▸ Work to be completed
Reproduce the text of the material below word for word, leaving out the pictures.

▸ Data shown
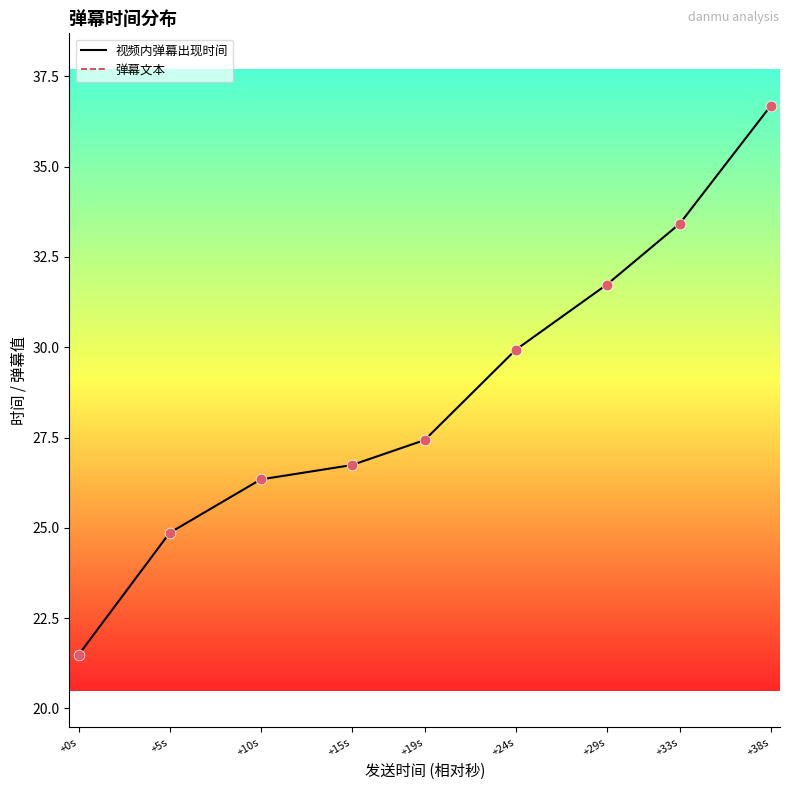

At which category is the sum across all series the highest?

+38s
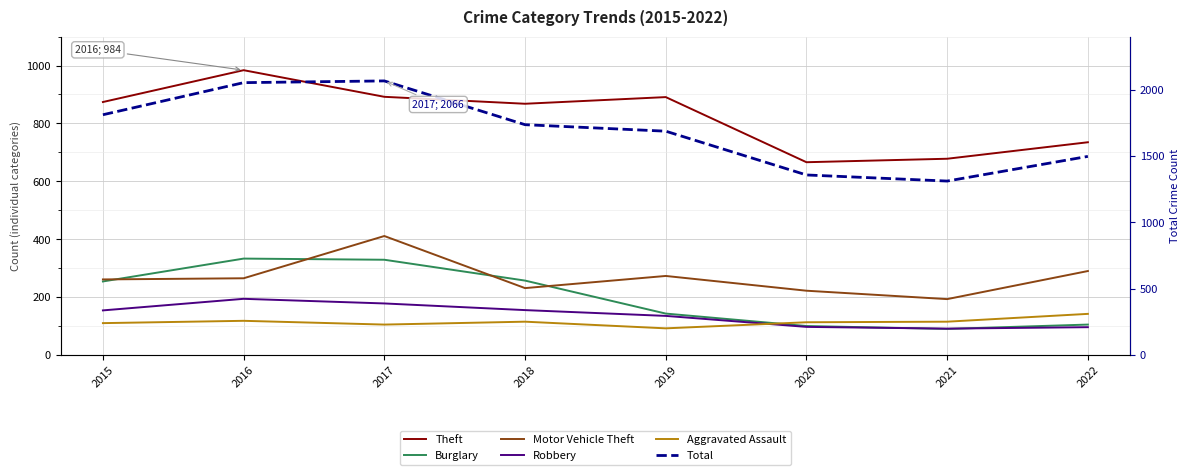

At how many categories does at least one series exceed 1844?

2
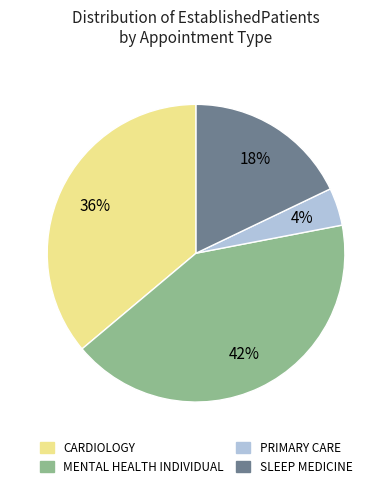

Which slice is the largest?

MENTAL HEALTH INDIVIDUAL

▸ Solution to the problem
At which category is the sum across all series the highest?

+38s

At how many categories does at least one series exceed 1844?

2

Which slice is the largest?

MENTAL HEALTH INDIVIDUAL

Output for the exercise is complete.